In a letter to the editor, Hoboken resident Kevin Davis breaks down the data from last month’s $241 million school referendum voters.
Almost a month has passed since the January 25th, 2022, Hoboken School Bond election. This week, the Hudson County Board of Elections closed the election which means that I was able to obtain a list of registered voters who had voted in the election.
Who voters vote for is private, but if they vote and what elections they vote in is public information. With this list, I was able to determine the political party, turnout, age, and past voting history of the January 25th electorate.
Hoboken is a heavily Democratic city as 46.5% of registered voters are Democrats, 37.3% are Unaffiliated (independent), and only 15.4% are registered Republicans.

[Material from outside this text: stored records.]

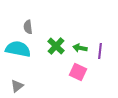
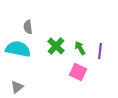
green arrow: rotated 48 degrees clockwise
gray triangle: moved 1 px down
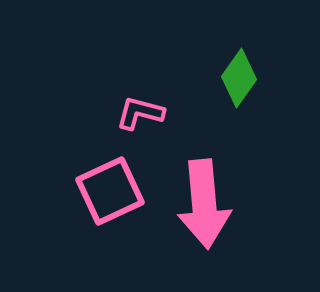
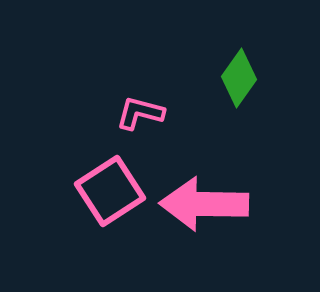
pink square: rotated 8 degrees counterclockwise
pink arrow: rotated 96 degrees clockwise
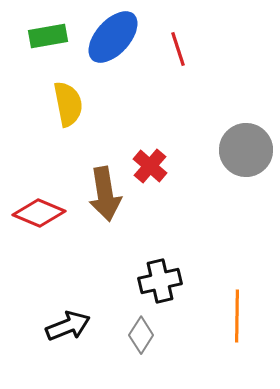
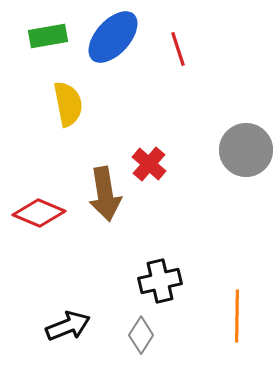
red cross: moved 1 px left, 2 px up
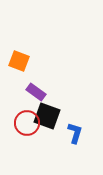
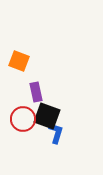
purple rectangle: rotated 42 degrees clockwise
red circle: moved 4 px left, 4 px up
blue L-shape: moved 19 px left
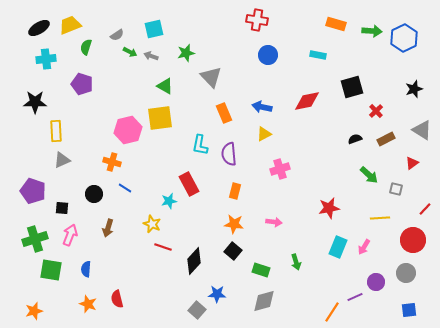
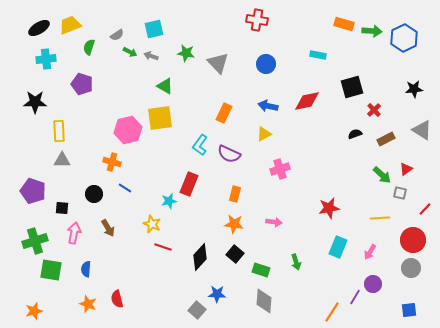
orange rectangle at (336, 24): moved 8 px right
green semicircle at (86, 47): moved 3 px right
green star at (186, 53): rotated 24 degrees clockwise
blue circle at (268, 55): moved 2 px left, 9 px down
gray triangle at (211, 77): moved 7 px right, 14 px up
black star at (414, 89): rotated 12 degrees clockwise
blue arrow at (262, 107): moved 6 px right, 1 px up
red cross at (376, 111): moved 2 px left, 1 px up
orange rectangle at (224, 113): rotated 48 degrees clockwise
yellow rectangle at (56, 131): moved 3 px right
black semicircle at (355, 139): moved 5 px up
cyan L-shape at (200, 145): rotated 25 degrees clockwise
purple semicircle at (229, 154): rotated 60 degrees counterclockwise
gray triangle at (62, 160): rotated 24 degrees clockwise
red triangle at (412, 163): moved 6 px left, 6 px down
green arrow at (369, 175): moved 13 px right
red rectangle at (189, 184): rotated 50 degrees clockwise
gray square at (396, 189): moved 4 px right, 4 px down
orange rectangle at (235, 191): moved 3 px down
brown arrow at (108, 228): rotated 48 degrees counterclockwise
pink arrow at (70, 235): moved 4 px right, 2 px up; rotated 10 degrees counterclockwise
green cross at (35, 239): moved 2 px down
pink arrow at (364, 247): moved 6 px right, 5 px down
black square at (233, 251): moved 2 px right, 3 px down
black diamond at (194, 261): moved 6 px right, 4 px up
gray circle at (406, 273): moved 5 px right, 5 px up
purple circle at (376, 282): moved 3 px left, 2 px down
purple line at (355, 297): rotated 35 degrees counterclockwise
gray diamond at (264, 301): rotated 70 degrees counterclockwise
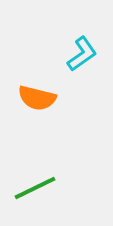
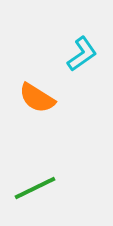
orange semicircle: rotated 18 degrees clockwise
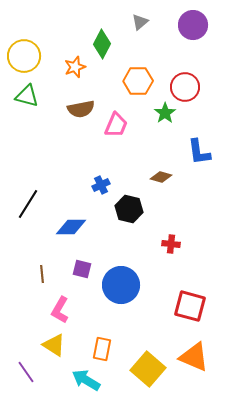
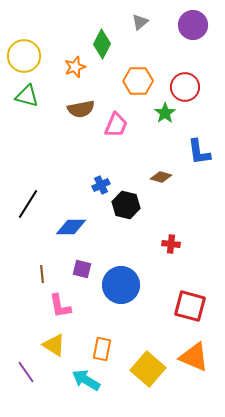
black hexagon: moved 3 px left, 4 px up
pink L-shape: moved 4 px up; rotated 40 degrees counterclockwise
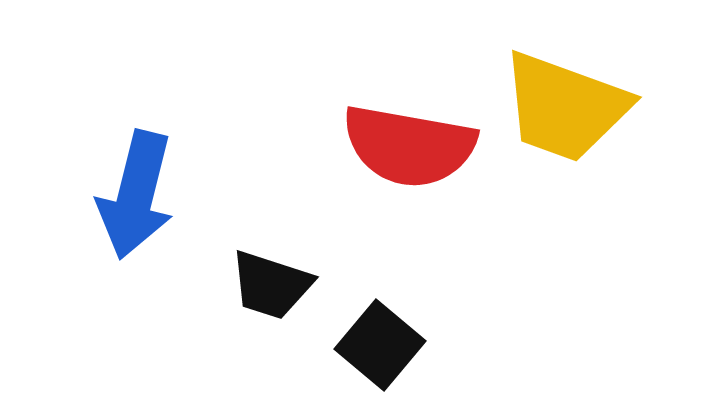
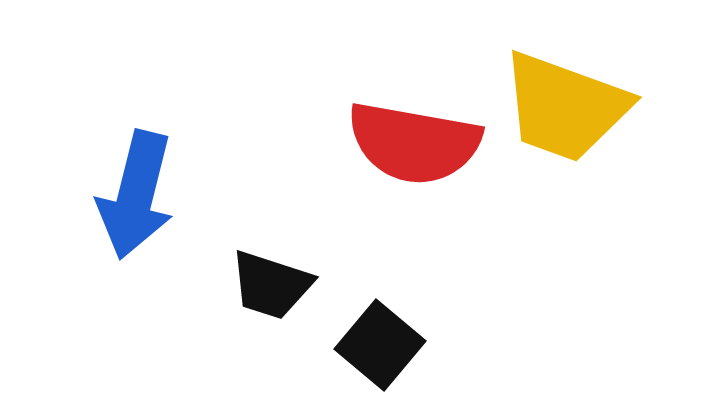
red semicircle: moved 5 px right, 3 px up
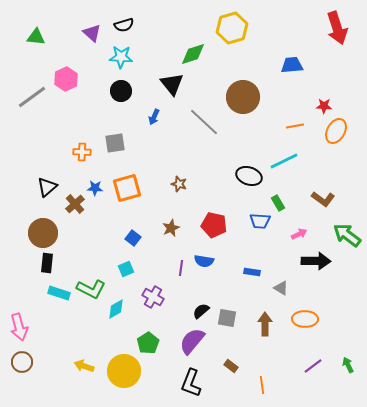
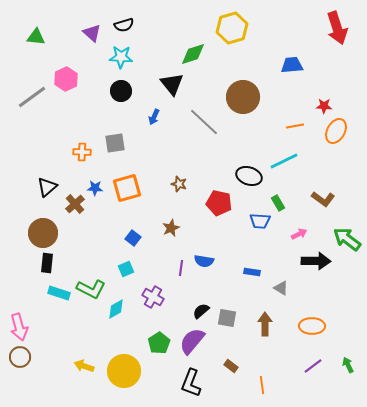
red pentagon at (214, 225): moved 5 px right, 22 px up
green arrow at (347, 235): moved 4 px down
orange ellipse at (305, 319): moved 7 px right, 7 px down
green pentagon at (148, 343): moved 11 px right
brown circle at (22, 362): moved 2 px left, 5 px up
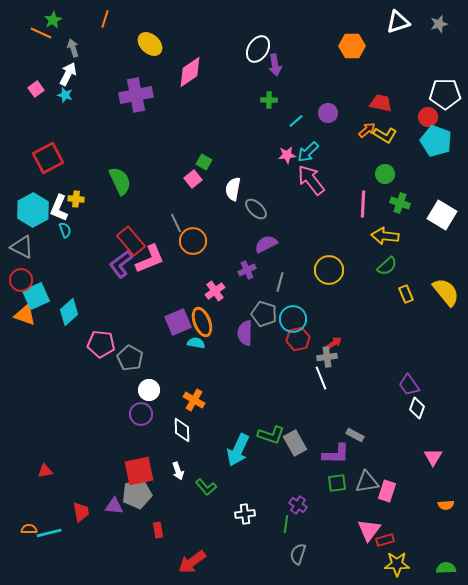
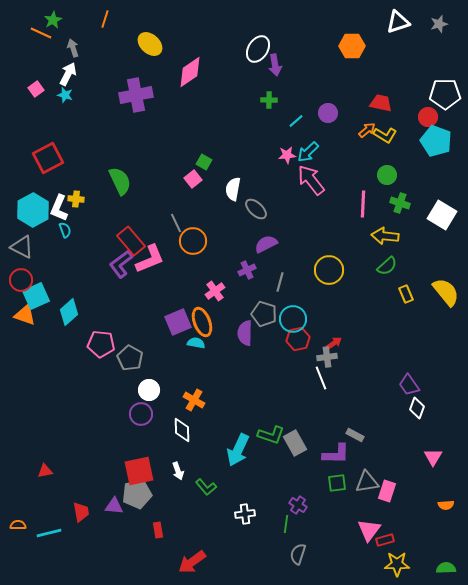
green circle at (385, 174): moved 2 px right, 1 px down
orange semicircle at (29, 529): moved 11 px left, 4 px up
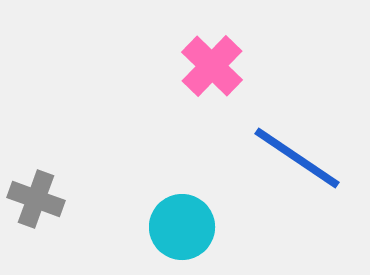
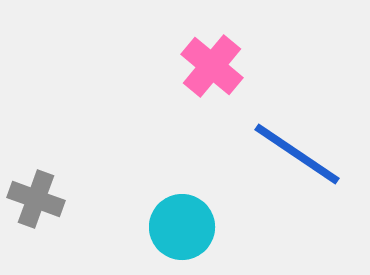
pink cross: rotated 4 degrees counterclockwise
blue line: moved 4 px up
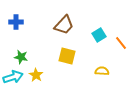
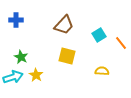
blue cross: moved 2 px up
green star: rotated 16 degrees clockwise
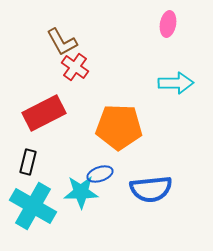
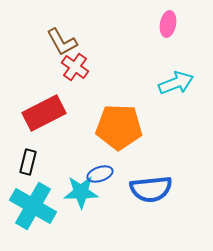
cyan arrow: rotated 20 degrees counterclockwise
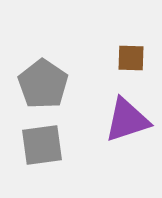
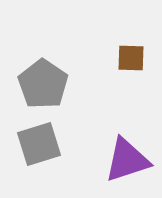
purple triangle: moved 40 px down
gray square: moved 3 px left, 1 px up; rotated 9 degrees counterclockwise
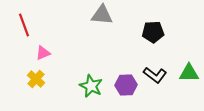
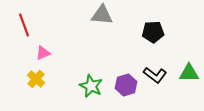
purple hexagon: rotated 15 degrees counterclockwise
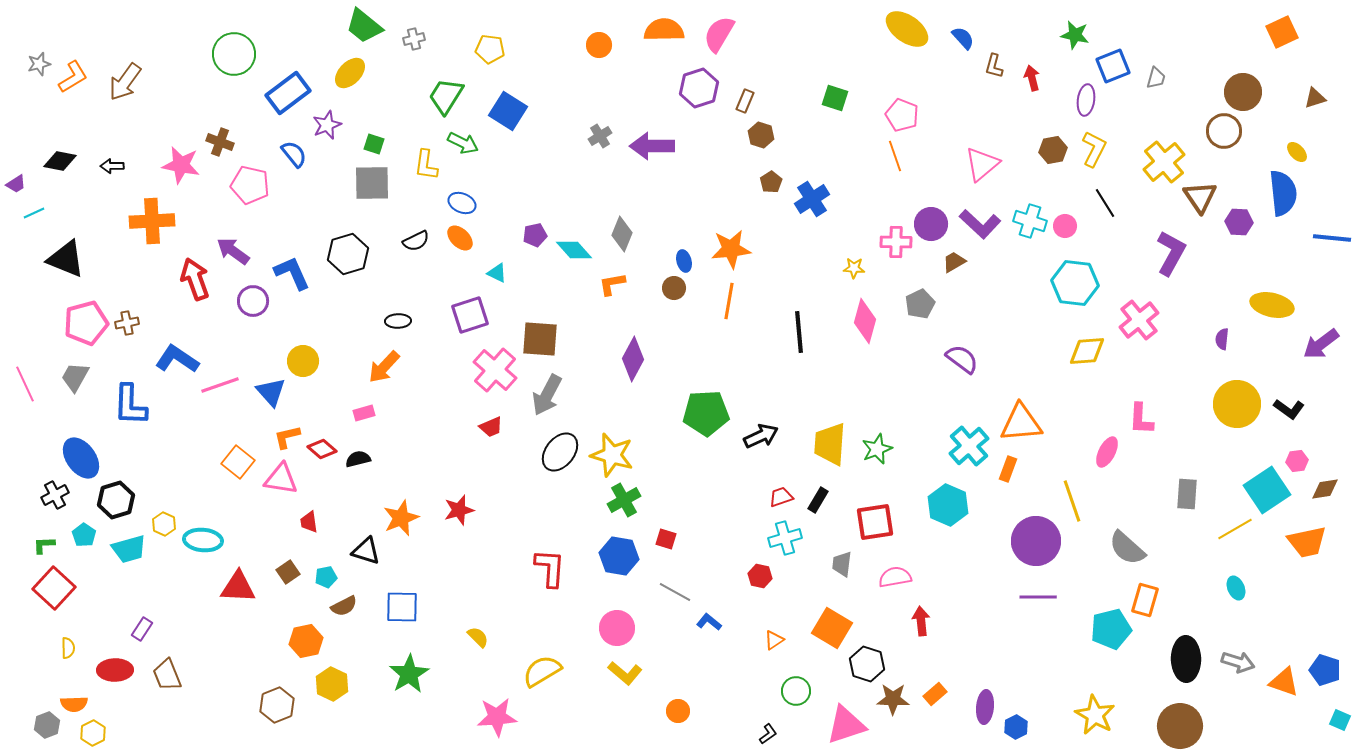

Of those that came out to vote on January 25th, 59.5% were Democrats, and 25.5% were Unaffiliated, and only 14.6% were Republicans.
The bond didn’t fail because of a surge of Republican voters in a heavily Democratic city, it failed with Democrats making up a larger share of the electorate than they should based on the registration numbers.
Another thing that the list of voters confirms is that turnout for the referendum would have been higher if it were on a November ballot. Having it as a separate election decreases the number of votes that are cast by regular voters.
Almost half of voters who came out last November 2021 (49.6%) didn’t vote this past January.
This is not because having the election on a separate date means that only informed voters would vote as many informed regular voters missed the election this January.
This includes City Councilman Michael DeFusco whose name does not show up on the list of voters from the school bond election.
Last November, 36% of registered voters came out. In the January election, only 20% of registered voters came out to vote. Turnout was high for a school bond election, but low for a November Hoboken Election.
Based on the large margin that the no vote won by, I doubt that having a higher turnout would have changed the election results.
Lastly, the bond didn’t fail because of a surge of senior citizens showing up to vote no. In November 2021, the median voter was 43 years old. For the January School Bond election, the median voter was 45, an increase of only two years.
There are many conclusions that can be made about the January 2022 school bond electorate by looking at the raw data.
For me the biggest conclusions are that the electorate that voted no with 65% of the vote was more Democratic leaning than usual, about the same age, and that many voters who normally vote in November missed the election because of the timing.